SG: Did you ever actually test it with outsiders? Not friends, nor Arte?
AC: In fact, we did that, but it takes a lot of time. It’s very complicated to bring people, so what we decided to do, was that you say, “Okay, it’s amazing, we are selected at Sundance” then Sundance will be our user test platform.
SG: Because, by then, you had a working version of the VR prototype. Where were you at that point?
AC: Sundance was in January 2016, we presented a version with four chapters, and we released six. So, we tested these four chapters, and, for example, we adjusted timing, we adjusted interactivity, and some user information on how to select extra scenes.
We did the same with Tribeca, by then we released what is now the full experience, the six chapters. We did another test session, so we were taking notes when people said, “Oh, it’s great, but here, I’m stuck etc…”
We also tried to balance the user information, because when you are in a narrative piece, it’s complicated if there is too much user information on screen. When we presented at Tribeca, we had several chapters, and at the end of every chapter, you were coming back to the menu. After Tribeca, a lot of people we discussed with said, “This is great, but I just want to continue the story.” So, we changed it.
SG: You can tell me the budget of the project?
AC: I can’t be precise. But, we had around 450,000 Euros to produce the VR part. I think it could have been less expensive project if it didn’t have so many platforms. It was extremely complicated, stressful and costly to have to make a lot of versions.
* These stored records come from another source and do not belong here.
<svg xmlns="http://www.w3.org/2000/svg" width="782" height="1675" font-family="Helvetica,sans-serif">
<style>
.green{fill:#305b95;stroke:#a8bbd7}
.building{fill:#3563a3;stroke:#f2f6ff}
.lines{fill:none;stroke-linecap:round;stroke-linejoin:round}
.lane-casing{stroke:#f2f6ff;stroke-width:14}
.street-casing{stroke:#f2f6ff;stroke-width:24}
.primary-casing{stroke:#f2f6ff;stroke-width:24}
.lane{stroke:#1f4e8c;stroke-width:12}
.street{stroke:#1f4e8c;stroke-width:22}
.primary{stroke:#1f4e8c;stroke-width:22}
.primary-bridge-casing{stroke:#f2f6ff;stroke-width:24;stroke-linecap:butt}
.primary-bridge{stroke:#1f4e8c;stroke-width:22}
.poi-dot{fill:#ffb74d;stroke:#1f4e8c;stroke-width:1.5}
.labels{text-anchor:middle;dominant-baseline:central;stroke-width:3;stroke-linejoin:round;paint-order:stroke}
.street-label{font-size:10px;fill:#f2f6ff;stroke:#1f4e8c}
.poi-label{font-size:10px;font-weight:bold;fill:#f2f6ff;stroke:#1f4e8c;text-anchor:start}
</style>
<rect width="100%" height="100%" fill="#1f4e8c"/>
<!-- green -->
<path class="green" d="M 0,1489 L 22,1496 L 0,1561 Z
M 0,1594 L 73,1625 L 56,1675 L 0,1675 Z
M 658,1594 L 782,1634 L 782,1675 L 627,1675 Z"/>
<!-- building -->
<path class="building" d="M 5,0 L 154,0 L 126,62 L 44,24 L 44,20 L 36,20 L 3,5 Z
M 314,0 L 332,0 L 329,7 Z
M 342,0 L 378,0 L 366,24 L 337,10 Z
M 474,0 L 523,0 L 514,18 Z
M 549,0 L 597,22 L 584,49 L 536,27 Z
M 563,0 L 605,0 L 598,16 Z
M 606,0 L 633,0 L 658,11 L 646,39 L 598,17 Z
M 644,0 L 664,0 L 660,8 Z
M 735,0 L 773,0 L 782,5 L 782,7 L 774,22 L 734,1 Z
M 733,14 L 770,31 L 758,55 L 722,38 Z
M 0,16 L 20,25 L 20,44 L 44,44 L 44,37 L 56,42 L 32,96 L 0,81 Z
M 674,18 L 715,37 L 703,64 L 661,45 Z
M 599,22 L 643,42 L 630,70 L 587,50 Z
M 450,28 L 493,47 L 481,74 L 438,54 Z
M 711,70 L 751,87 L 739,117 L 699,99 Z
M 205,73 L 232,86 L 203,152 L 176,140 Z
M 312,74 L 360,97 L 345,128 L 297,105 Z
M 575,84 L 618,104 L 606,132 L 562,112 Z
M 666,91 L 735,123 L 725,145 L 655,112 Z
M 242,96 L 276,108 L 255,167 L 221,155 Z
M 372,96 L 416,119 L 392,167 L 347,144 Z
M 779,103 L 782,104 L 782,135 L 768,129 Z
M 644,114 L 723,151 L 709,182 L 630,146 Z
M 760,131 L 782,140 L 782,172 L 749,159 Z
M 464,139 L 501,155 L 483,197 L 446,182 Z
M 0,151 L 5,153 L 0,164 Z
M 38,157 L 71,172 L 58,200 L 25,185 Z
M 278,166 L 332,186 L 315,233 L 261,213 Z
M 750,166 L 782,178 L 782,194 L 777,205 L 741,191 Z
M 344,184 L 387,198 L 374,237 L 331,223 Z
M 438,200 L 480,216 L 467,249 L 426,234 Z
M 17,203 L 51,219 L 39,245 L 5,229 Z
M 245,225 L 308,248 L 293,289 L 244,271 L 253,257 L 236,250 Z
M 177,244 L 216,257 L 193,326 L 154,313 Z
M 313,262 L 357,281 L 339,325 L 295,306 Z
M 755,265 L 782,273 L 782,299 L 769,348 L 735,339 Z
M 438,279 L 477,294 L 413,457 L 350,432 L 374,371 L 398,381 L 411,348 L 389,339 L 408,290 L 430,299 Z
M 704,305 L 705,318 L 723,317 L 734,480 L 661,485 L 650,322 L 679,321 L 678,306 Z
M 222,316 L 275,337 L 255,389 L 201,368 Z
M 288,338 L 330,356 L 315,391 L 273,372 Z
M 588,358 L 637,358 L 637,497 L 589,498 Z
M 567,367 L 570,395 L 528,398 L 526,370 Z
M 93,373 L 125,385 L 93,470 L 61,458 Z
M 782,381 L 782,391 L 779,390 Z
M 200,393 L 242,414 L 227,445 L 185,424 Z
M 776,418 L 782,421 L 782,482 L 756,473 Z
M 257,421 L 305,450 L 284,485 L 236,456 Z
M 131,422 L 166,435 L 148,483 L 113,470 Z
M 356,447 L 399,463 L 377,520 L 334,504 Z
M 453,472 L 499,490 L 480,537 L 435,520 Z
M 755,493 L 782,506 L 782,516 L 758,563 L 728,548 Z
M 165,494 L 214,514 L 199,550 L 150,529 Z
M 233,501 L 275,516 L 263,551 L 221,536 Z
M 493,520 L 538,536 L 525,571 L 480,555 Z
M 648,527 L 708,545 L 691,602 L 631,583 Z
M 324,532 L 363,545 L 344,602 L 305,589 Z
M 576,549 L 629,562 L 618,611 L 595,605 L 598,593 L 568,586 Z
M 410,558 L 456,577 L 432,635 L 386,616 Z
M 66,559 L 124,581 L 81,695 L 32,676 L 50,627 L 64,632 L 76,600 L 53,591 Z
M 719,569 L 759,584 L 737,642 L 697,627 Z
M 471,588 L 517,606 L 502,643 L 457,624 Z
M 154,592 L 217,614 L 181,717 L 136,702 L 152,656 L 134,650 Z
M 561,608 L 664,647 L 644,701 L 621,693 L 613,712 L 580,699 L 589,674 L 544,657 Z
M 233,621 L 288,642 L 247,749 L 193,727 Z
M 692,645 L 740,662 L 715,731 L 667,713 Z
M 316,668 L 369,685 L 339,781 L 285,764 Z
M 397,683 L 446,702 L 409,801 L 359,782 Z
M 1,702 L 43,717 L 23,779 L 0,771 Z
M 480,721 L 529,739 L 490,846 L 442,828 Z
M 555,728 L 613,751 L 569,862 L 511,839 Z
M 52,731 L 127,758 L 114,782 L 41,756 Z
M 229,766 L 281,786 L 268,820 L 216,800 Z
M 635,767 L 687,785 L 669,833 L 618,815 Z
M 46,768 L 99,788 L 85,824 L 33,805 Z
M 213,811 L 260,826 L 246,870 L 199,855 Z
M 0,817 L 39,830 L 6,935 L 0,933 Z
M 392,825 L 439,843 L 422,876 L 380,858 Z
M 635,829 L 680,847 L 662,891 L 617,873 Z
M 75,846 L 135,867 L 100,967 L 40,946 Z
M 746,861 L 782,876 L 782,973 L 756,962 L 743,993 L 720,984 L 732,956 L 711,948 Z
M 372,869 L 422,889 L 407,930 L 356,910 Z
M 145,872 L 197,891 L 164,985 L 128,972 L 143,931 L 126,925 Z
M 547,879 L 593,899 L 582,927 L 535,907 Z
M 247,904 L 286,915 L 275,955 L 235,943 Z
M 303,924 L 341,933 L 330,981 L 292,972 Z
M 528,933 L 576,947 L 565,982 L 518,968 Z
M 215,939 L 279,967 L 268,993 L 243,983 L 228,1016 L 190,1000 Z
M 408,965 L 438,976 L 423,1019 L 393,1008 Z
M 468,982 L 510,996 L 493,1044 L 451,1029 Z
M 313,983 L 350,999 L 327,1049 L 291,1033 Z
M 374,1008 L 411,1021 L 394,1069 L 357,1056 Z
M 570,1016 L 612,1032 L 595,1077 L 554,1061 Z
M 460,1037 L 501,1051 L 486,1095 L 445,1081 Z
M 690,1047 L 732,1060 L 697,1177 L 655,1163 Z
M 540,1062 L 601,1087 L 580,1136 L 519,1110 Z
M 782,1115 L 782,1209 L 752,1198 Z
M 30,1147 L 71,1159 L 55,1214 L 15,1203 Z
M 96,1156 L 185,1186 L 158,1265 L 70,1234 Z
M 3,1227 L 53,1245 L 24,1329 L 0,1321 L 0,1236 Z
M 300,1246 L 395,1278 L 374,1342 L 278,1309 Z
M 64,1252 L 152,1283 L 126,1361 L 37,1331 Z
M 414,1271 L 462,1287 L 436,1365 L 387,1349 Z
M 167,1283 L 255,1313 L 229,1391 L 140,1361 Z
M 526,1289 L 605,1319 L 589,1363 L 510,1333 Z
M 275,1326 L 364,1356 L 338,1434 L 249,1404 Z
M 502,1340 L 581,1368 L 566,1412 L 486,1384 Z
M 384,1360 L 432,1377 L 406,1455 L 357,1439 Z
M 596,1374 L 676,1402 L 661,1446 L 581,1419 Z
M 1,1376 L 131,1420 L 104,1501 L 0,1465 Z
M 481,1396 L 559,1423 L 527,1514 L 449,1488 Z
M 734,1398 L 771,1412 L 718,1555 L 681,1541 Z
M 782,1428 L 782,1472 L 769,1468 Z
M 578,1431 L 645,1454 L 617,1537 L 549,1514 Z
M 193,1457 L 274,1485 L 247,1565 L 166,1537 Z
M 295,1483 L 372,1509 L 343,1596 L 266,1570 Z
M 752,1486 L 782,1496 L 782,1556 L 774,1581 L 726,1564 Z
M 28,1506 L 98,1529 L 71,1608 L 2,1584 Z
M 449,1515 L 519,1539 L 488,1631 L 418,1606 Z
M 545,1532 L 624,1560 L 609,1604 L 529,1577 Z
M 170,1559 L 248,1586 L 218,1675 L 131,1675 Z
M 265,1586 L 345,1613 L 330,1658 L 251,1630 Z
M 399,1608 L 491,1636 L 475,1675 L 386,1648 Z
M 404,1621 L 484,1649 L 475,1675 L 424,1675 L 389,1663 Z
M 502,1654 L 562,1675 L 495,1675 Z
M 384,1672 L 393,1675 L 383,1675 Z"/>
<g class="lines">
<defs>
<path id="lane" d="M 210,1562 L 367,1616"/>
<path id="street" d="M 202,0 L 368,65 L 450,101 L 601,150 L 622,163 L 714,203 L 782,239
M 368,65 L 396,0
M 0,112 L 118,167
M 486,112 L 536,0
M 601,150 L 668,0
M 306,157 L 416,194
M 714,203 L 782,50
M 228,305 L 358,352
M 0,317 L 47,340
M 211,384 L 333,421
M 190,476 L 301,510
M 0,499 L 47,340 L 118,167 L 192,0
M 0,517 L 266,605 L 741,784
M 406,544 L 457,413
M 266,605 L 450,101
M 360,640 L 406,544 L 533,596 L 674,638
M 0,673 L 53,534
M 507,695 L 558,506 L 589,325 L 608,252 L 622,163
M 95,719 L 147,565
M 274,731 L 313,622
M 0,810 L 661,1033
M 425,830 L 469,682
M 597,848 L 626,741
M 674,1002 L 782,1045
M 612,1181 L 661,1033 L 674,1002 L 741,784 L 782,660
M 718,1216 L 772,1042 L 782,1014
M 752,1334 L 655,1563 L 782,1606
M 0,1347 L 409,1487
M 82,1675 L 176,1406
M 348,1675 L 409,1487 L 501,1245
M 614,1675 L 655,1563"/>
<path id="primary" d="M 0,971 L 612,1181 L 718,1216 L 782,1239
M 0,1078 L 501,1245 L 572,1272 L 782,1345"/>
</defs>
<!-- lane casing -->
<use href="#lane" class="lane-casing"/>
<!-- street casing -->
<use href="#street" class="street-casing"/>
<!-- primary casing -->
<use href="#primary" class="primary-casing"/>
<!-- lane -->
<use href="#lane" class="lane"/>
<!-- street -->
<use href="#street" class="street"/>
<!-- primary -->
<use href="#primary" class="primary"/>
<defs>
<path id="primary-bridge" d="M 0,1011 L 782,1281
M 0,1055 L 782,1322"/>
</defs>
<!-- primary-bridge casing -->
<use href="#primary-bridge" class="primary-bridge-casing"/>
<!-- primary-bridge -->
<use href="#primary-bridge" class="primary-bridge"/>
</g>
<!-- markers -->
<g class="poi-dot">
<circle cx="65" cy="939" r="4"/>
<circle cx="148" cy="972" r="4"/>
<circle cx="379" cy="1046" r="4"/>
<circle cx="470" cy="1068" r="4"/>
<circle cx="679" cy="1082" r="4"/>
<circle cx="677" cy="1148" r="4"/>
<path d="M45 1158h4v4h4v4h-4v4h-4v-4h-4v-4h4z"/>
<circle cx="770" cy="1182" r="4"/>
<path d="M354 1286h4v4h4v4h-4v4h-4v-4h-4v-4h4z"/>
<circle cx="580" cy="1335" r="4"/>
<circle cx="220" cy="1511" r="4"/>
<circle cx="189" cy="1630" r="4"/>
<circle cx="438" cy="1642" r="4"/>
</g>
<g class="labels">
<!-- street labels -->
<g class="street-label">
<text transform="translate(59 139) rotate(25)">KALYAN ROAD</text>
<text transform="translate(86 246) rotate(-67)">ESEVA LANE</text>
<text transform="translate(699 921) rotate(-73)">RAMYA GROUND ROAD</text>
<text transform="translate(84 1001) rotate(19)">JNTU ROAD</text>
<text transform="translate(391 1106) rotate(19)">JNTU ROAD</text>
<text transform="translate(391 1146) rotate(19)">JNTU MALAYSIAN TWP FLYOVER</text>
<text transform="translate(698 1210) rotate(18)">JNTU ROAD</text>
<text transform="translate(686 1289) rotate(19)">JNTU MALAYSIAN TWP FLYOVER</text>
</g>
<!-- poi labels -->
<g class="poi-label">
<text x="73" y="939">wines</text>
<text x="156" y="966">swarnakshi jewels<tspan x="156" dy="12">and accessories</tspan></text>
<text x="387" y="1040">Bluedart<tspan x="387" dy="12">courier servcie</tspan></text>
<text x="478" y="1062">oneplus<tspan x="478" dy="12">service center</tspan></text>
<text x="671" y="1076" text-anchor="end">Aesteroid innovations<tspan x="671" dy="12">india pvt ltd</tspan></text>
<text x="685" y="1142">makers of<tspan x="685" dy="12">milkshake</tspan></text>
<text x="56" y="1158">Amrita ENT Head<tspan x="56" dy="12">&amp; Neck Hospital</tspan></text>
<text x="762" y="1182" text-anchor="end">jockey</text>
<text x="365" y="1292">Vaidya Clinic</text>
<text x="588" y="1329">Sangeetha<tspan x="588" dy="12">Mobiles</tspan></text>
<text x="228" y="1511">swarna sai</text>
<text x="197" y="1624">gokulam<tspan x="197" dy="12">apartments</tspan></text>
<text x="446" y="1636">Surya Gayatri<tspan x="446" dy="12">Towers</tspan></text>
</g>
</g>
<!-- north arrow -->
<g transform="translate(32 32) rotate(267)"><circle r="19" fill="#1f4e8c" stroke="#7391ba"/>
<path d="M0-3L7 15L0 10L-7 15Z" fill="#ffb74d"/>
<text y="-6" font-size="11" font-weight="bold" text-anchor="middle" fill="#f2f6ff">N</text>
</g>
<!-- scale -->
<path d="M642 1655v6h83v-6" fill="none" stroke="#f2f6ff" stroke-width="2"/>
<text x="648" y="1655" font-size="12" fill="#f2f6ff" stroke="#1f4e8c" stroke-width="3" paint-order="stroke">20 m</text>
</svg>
SG: Software-wise, what do you need in order to produce at this level.
AC: All is made with Unity. The sound design is more complicated. We used a very good plug-in named PopcornFX for all the particle effects. It’s from a start-up in France.
SG: The whole project took two years and a half from start to finish. This is quite a long time. What have you learned in terms of process?
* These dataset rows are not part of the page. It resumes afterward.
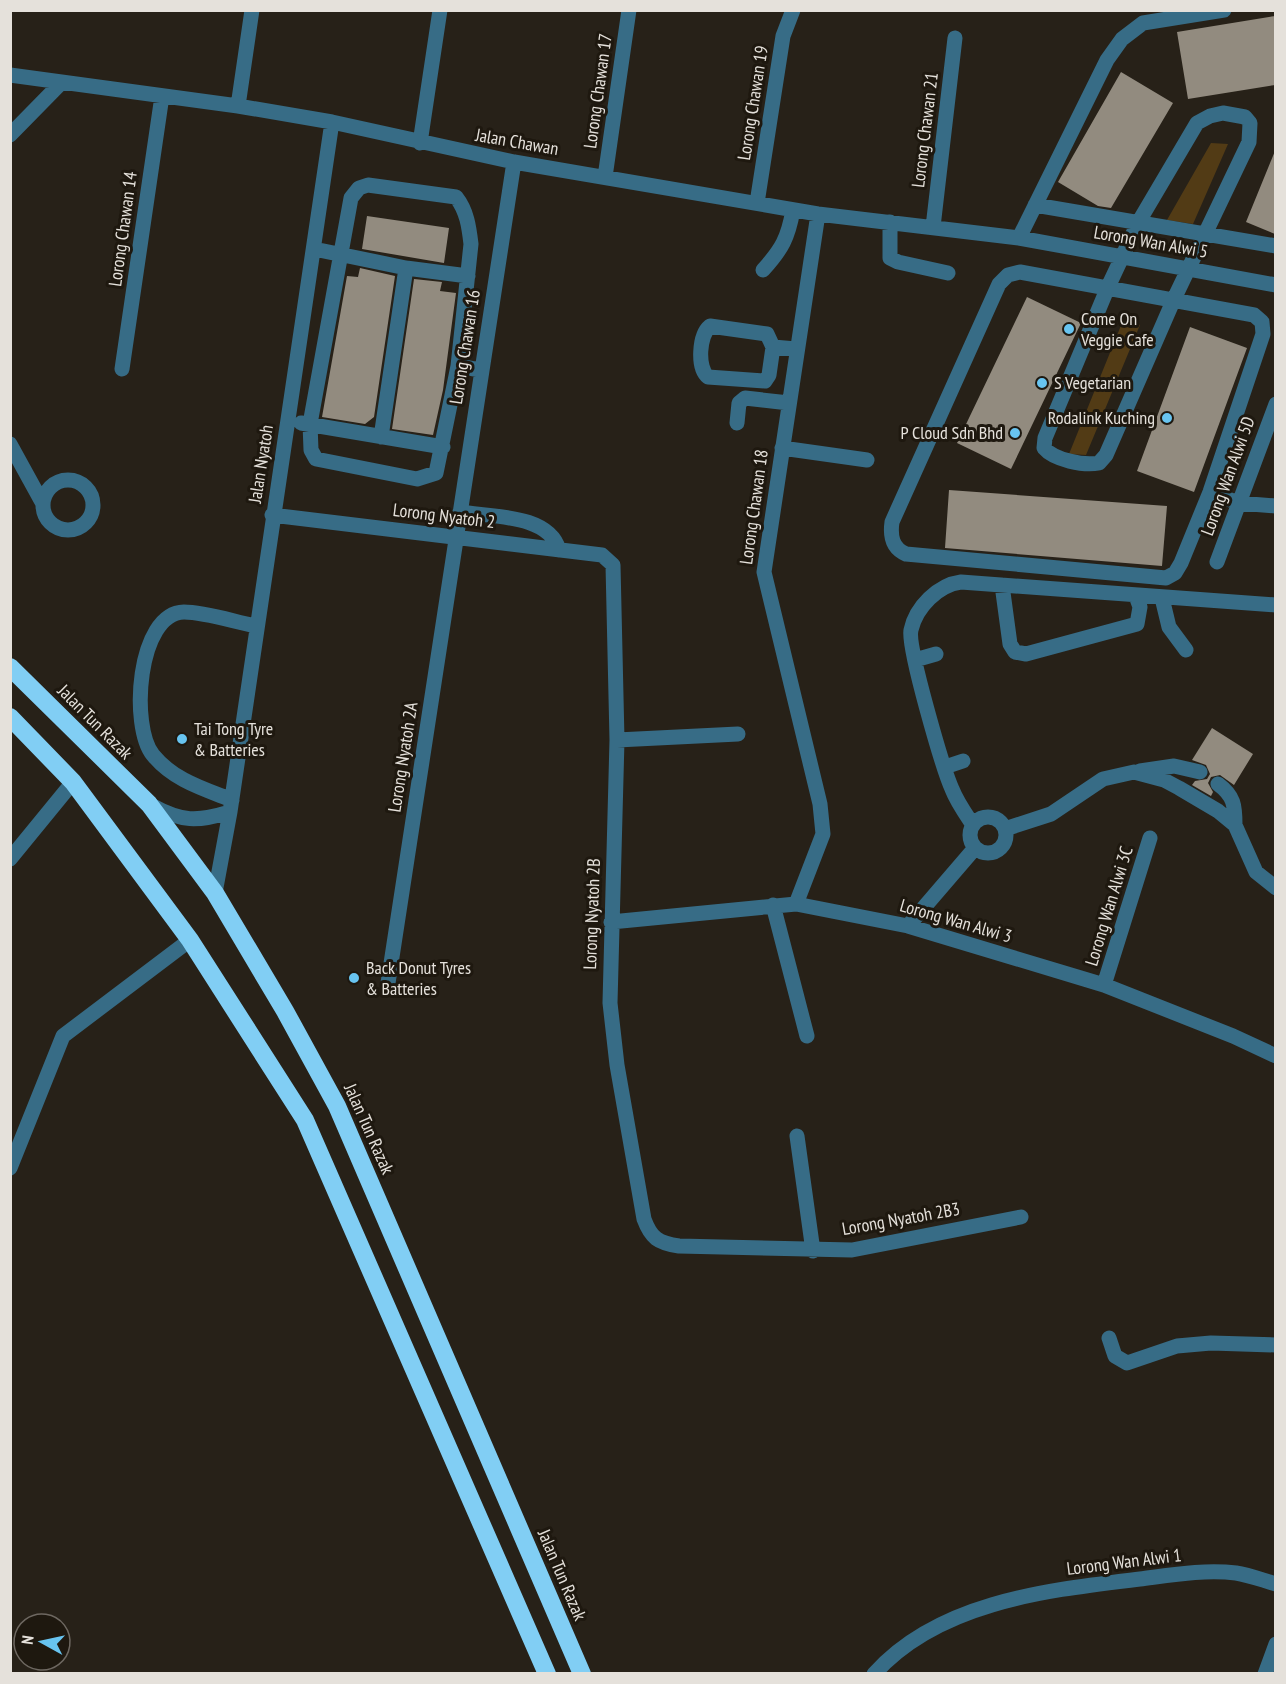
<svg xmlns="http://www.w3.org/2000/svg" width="1286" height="1684" viewBox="0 0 1286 1684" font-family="'PT Sans Narrow',sans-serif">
<rect width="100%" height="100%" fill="#272118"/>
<path fill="#523b15" d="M1211,143L1228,144L1193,224L1167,220Z
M1124,318L1140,325L1086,455L1069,454Z"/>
<path fill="#928b7f" d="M1275,16V85L1188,99L1177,32Z
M1121,72L1173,103L1111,208L1098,206L1058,182Z
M1275,151V234L1246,222Z
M367,216L449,228L444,263L362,249Z
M360,268L395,276L374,417L365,424L322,417L347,276L358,277Z
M414,279L442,282L440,291L456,293L443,390L433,435L392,429Z
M1027,297L1081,323L1011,469L957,443Z
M1190,327L1247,348L1194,492L1137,471Z
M949,490L1167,506L1162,566L945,548Z
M1212,728L1253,754L1234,785L1220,775L1211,777L1208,783L1213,792L1211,796L1192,785L1195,781L1207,779L1210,774L1206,765L1192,760Z"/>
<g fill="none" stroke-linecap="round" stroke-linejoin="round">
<path stroke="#376c86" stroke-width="15" d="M10,75L238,106L332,122L514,162L818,214L1019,238L1276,285
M238,106L252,10
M1223,113L1245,117L1250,123L1249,142L1174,299L1106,455L1099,463C1084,466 1054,460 1044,448L1045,438L1108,287L1138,223L1197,123L1210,116Z
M10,135L62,82
M420,143L440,10
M605,177L629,10
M757,203L783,36L793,10
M1035,205L1276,246
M890,222V258L898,262L948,273
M933,227L955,38
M1019,238L1107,60L1122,39L1143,23L1224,10
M314,249L406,268L468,276
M763,270C782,249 788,238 793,210
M1020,272L1254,315L1262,322L1263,334L1210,492L1181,563L1175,573L1166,578L906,554C892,548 890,536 892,522L999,284L1008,275Z
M773,347L769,375L765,381L708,377C697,368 699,335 710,326L767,334L773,347L796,349
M458,366L471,244C469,227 467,211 456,197L368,185L359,188L351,198L310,424L311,450L316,459L417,479L436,473L458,366L480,370
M122,369L162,96
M301,423L443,447
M737,423L739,403L745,398L789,403
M381,437L406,268
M10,444L43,504
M782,448L867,460
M43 505a25 25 0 1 1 50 0a25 25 0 1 1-50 0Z
M1210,492L1238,503L1276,506
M460,512C491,517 549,514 559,550
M272,515L602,555L613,565L617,740L610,1003L617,1065L644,1219C651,1238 658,1243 679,1246L852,1250L1021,1217
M1217,562L1276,404
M1002,585L1010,644L1015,652L1026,654L1137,624L1140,607L1136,596
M1162,598L1169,627L1186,650
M915,660L936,654
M617,740L738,734
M945,767L963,761
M1140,771L1174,766L1200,772
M1218,784C1234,796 1235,805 1235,825
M232,800C204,789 173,780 153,755C130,727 137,613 184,612C205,612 235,622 256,626
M151,805C182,822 197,822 230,812
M970 835a18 18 0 1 1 36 0a18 18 0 1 1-36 0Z
M973,825C965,813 957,802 952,789C943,769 907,646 911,630C916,607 938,585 961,582L1276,605
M1005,829L1051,814L1103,779L1134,772L1164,780L1179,788L1218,811L1235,825L1256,872L1276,888
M10,859L73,782
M215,893L230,812L332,122
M796,904L823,834L820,804L764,572L818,214
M773,905L807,1036
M611,922L796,904L908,926L1104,985L1233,1036L1276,1056
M908,926L975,848
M388,983L514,162
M1104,985L1150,838
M797,1136L813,1251
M10,1168L63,1036L190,940
M1109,1338L1115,1356L1127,1363L1177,1346L1211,1343L1276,1345
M874,1674C939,1601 1050,1590 1140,1579C1171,1575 1205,1569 1236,1573C1249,1575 1262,1580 1276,1584
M1265,1674L1276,1644"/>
<path stroke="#81cef4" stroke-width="18" d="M10,667L149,804L215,893L285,1011L337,1106L582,1674
M10,717L73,782L190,940L305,1120L547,1674"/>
</g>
<g fill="#68c4f0" stroke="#1e180f" stroke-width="2">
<circle cx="1069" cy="329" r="6"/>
<circle cx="1042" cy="383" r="6"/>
<circle cx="1167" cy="418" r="6"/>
<circle cx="1015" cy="433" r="6"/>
<circle cx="182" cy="739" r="6"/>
<circle cx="354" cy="978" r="6"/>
</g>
<g text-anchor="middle" stroke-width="6" stroke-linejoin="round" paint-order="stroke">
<g font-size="18" fill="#e5e1db" stroke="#1e180f">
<text transform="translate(598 91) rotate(-82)" y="6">Lorong Chawan 17</text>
<text transform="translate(753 103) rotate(-81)" y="6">Lorong Chawan 19</text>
<text transform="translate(925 130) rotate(-83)" y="6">Lorong Chawan 21</text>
<text transform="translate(517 142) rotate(10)" y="6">Jalan Chawan</text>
<text transform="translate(123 229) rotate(-82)" y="6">Lorong Chawan 14</text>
<text transform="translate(1151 242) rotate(10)" y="6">Lorong Wan Alwi 5</text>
<text transform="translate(465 347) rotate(-81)" y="6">Lorong Chawan 16</text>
<text transform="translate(261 464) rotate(-81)" y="6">Jalan Nyatoh</text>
<text transform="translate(1228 476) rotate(-70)" y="6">Lorong Wan Alwi 5D</text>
<text transform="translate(754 507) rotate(-82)" y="6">Lorong Chawan 18</text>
<text transform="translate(444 516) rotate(7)" y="6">Lorong Nyatoh 2</text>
<text transform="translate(95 722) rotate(45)" y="6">Jalan Tun Razak</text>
<text transform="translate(403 757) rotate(-81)" y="6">Lorong Nyatoh 2A</text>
<text transform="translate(1109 906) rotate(-73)" y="6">Lorong Wan Alwi 3C</text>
<text transform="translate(592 914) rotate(-88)" y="6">Lorong Nyatoh 2B</text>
<text transform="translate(956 921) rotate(16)" y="6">Lorong Wan Alwi 3</text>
<text transform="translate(369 1129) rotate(66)" y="6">Jalan Tun Razak</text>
<text transform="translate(901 1219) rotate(-10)" y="6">Lorong Nyatoh 2B3</text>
<text transform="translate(1124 1562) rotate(-7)" y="6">Lorong Wan Alwi 1</text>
<text transform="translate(562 1575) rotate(67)" y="6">Jalan Tun Razak</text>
</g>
<g font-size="18" fill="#e5e1db" stroke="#1e180f" text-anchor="start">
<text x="1081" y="325">Come On<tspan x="1081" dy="21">Veggie Cafe</tspan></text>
<text x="1054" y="389">S Vegetarian</text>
<text x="1155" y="424" text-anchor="end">Rodalink Kuching</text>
<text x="1003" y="439" text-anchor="end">P Cloud Sdn Bhd</text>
<text x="194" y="735">Tai Tong Tyre<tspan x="194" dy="21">&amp; Batteries</tspan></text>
<text x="366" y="974">Back Donut Tyres<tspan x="366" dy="21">&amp; Batteries</tspan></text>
</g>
</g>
<rect width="1286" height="1684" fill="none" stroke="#e5e1db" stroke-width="24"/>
<g transform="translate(42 1642) rotate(278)"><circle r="28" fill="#1e180f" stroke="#6e6861" stroke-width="1.5"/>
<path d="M0-4.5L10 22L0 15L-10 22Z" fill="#68c4f0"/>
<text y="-9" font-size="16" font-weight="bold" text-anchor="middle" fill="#e5e1db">N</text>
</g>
</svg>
AC: I think that what is essential is to have an iterative model of production, and to be open to a lot of feedback. So, prototyping is really important. This can be difficult when you have funders because they also need to be open to such iterative process. In this regard, it was amazing to work with Arte, because my first contract with them was about producing a 90 minutes podcast! And at the end, we produced six VR chapters of 20 minutes.
I think one of the huge questions we have is: is it possible for indie companies to innovate without the money that comes from the public sector? Maybe this is a question broadcasters and digital groups should start addressing.
SG: Are you saying that funds and producers should always include quite a large period of R&D in digital work? And that if public institutions were to set this as a standard procedure it would influence the commercial sector?
AC: Yes, exactly. The tech companies do have a prototype approach, but it is still quite a short time. Notes on Blindness was a long journey because of the way we decided to work on the story. We were trying to create a narrative arc in the experience. For all of that, you need time as you are cumulating technology R&D to narrative R&D. In a way we need to learn from the tech world, but also, the tech world needs to learn from the content industry too. The process of scriptwriting is all about iterations. While you work on a script, you need to take some time off in order to think about what it means on a very deep way. You are creating different levels of lecture, and avoiding a flat first-level storytelling structure.
SG: Thank you Arnaud for your time. I have to say that Notes on Blindness: walking into darkness is one of my favorite VR piece … it is a very intense and powerful, yet delicate, piece of work. Thank you!
Sandra Gaudenzi
All images courtesy of Ex Nihilo, Archer’s Mark and Arte France.
(this interview has previously been published in docubase.mit.edu)
[1] The gyroscope, or gyro for short, adds an additional dimension to the information supplied by the accelerometer of a mobile phone by tracking rotation or twist. An accelerometer measures linear acceleration of movement, while a gyro on the other hand measures the angular rotational velocity.